> **GOAL**
Convert the lines of the entries from the line containing "name author: Steud." up to and including the line containing "locality: Cerro Lopez." into a JSON list of strings, one string per line, omitting blank lines.

Stored records
──────

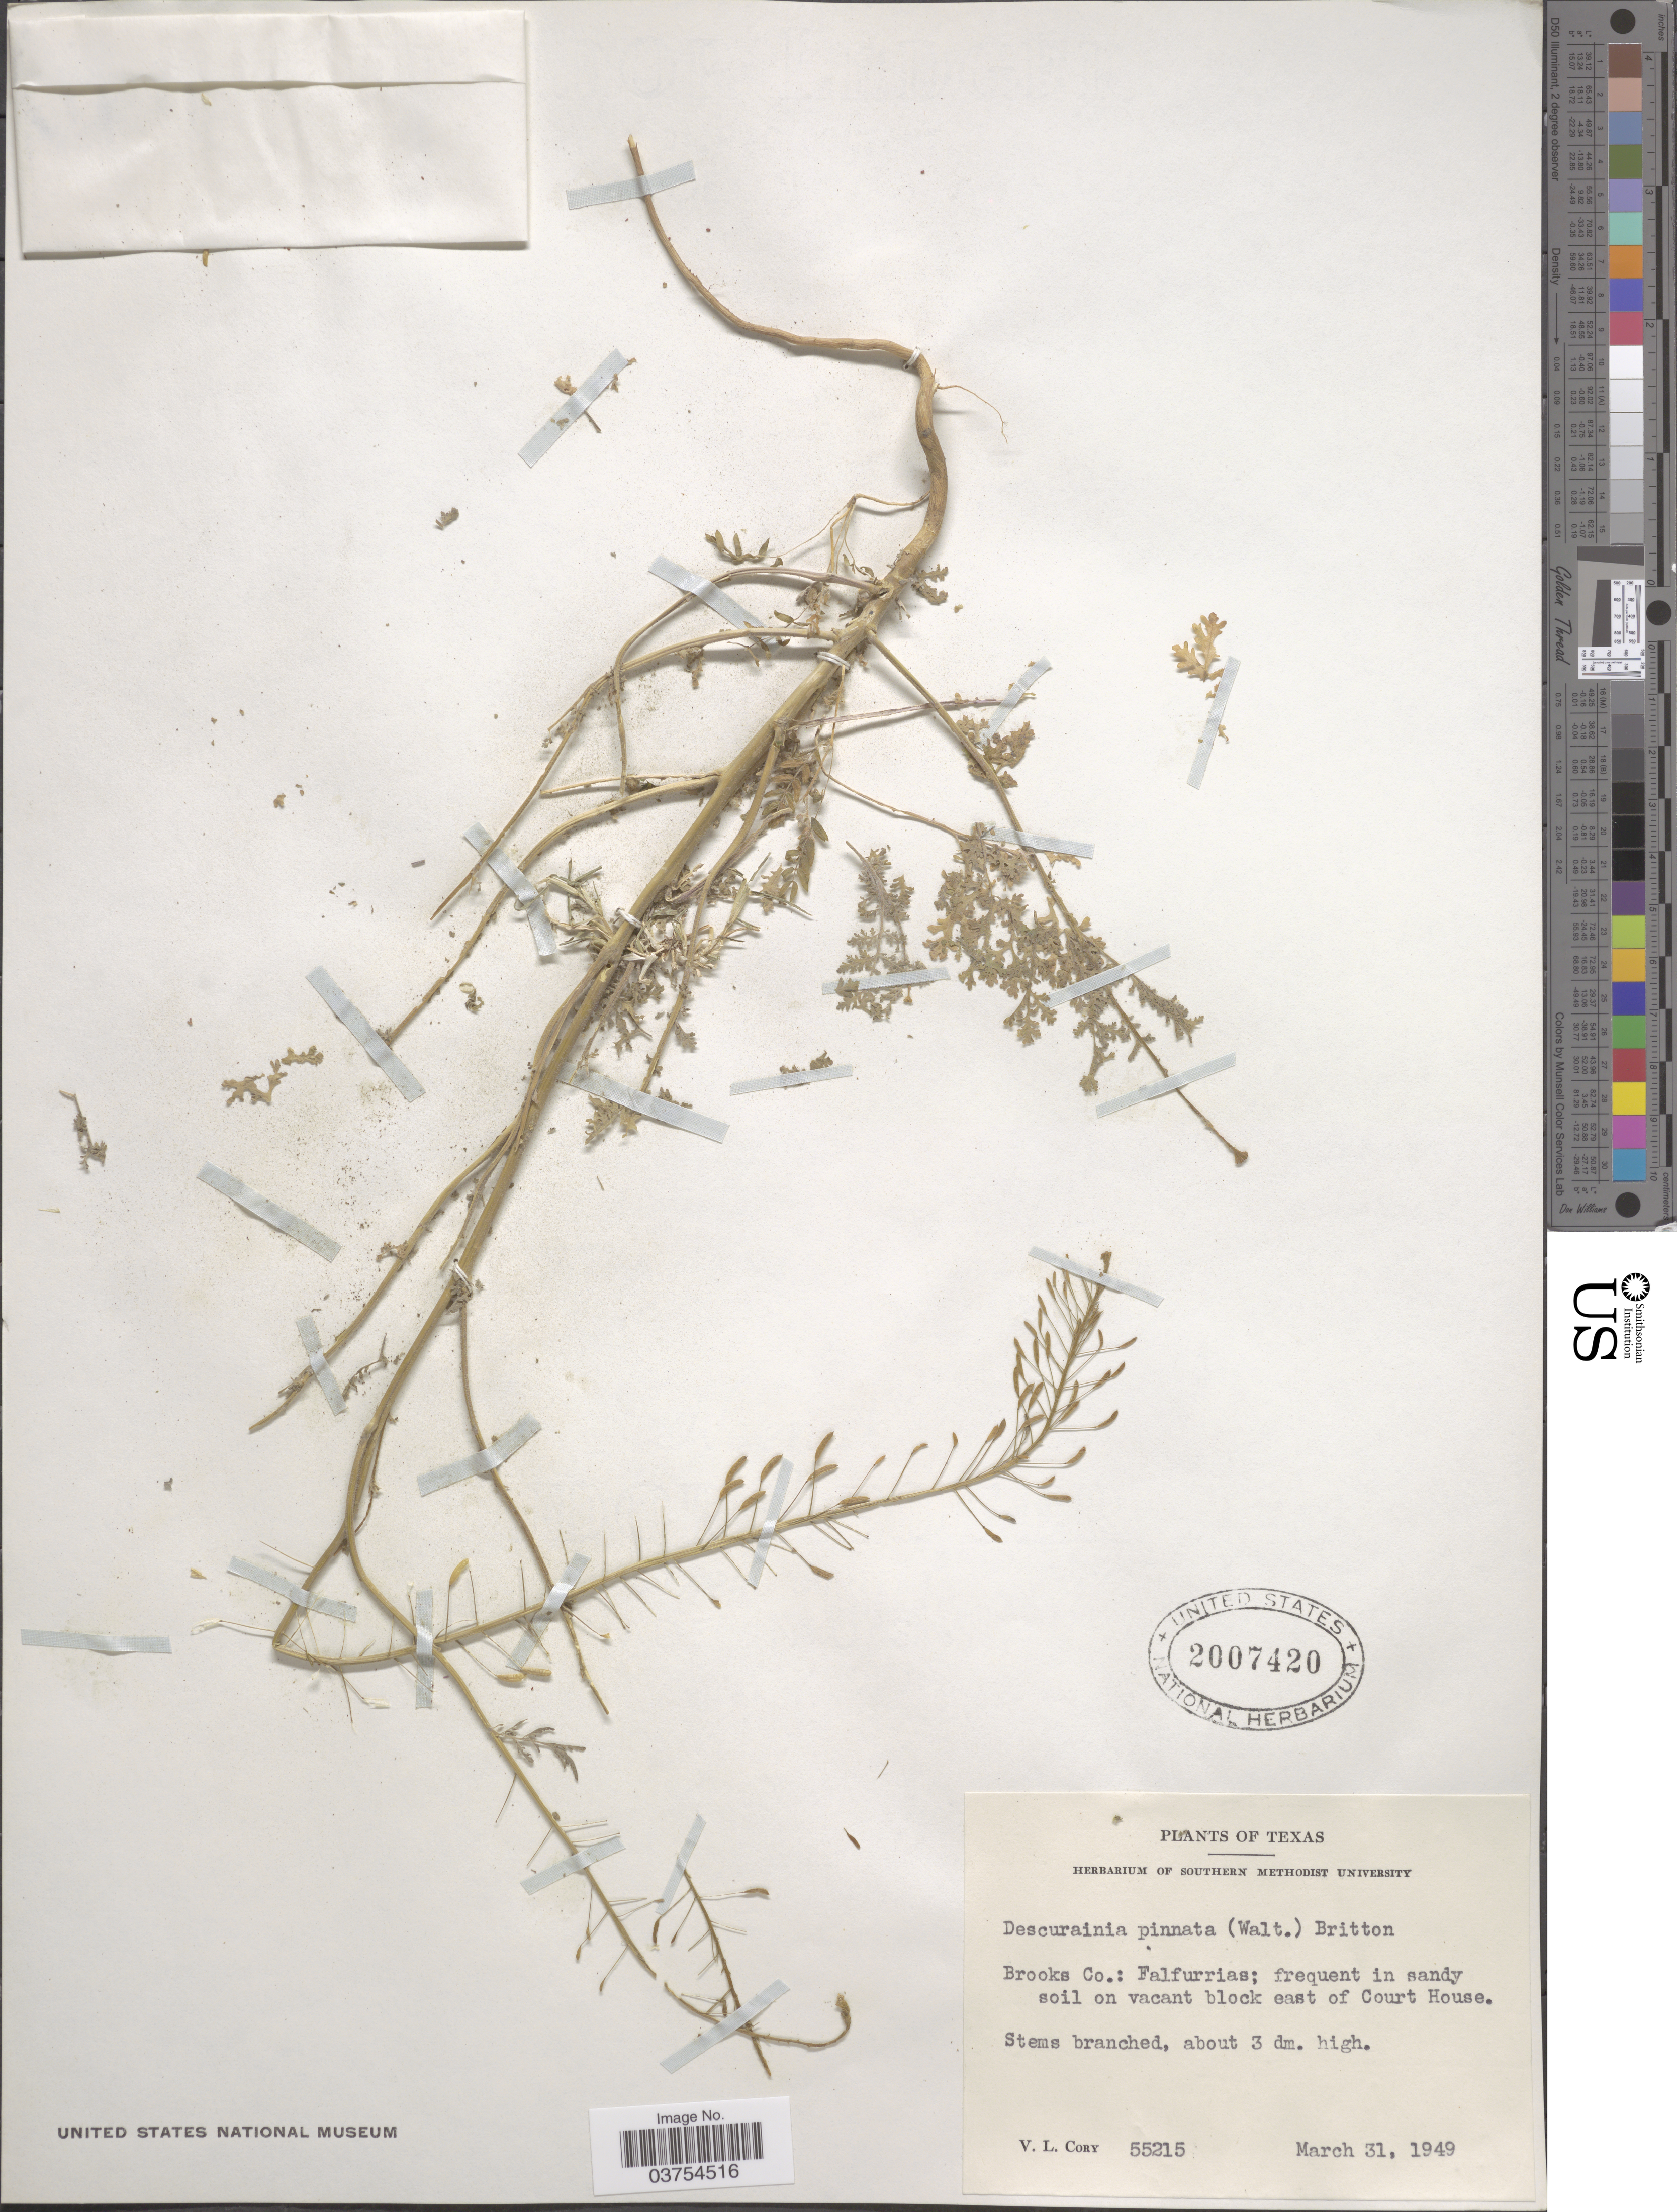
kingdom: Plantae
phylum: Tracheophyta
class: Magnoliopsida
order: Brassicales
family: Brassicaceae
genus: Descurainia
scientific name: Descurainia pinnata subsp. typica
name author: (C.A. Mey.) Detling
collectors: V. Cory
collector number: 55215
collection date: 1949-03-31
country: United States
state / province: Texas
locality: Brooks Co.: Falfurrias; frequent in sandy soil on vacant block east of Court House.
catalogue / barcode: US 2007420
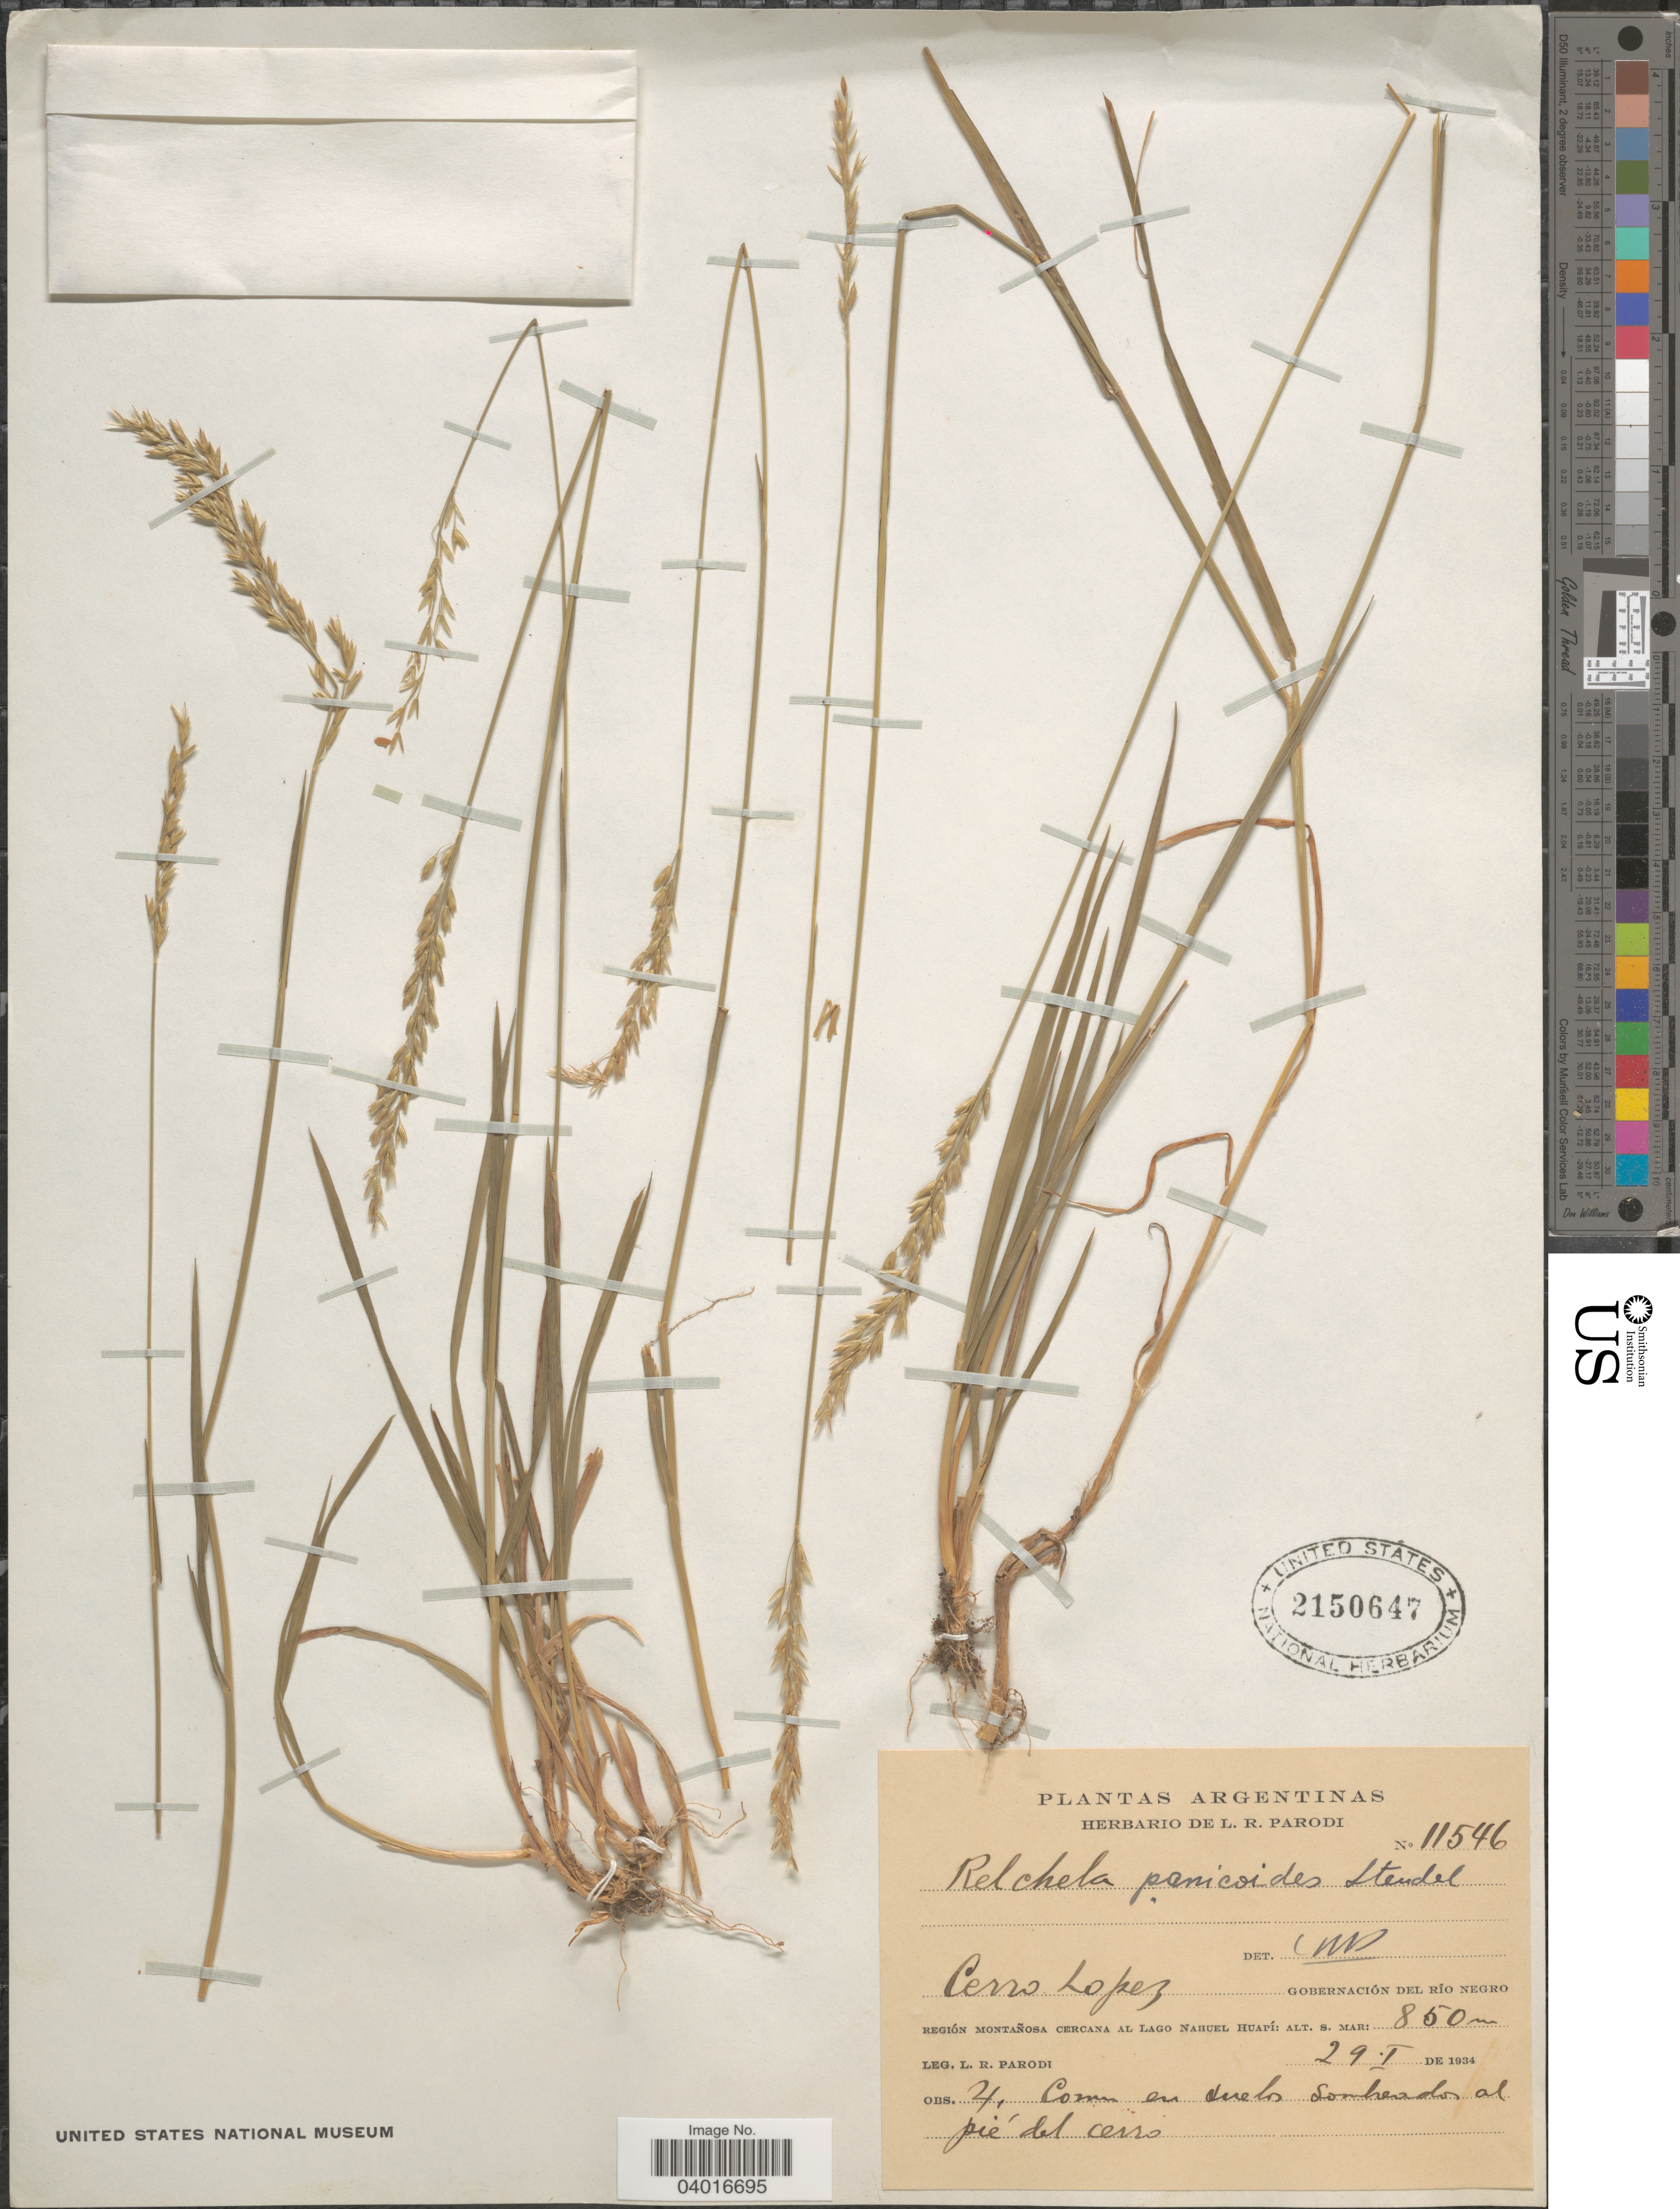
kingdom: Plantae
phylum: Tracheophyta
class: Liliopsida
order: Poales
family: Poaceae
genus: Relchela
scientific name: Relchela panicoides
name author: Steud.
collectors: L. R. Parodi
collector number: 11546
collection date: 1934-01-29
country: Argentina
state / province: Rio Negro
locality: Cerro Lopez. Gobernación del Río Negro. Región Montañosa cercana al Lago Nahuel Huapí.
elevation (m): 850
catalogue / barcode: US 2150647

──────

> **RESPONSE TO THIS EXERCISE**
[
  "name author: Steud.",
  "collectors: L. R. Parodi",
  "collector number: 11546",
  "collection date: 1934-01-29",
  "country: Argentina",
  "state / province: Rio Negro",
  "locality: Cerro Lopez. Gobernación del Río Negro. Región Montañosa cercana al Lago Nahuel Huapí."
]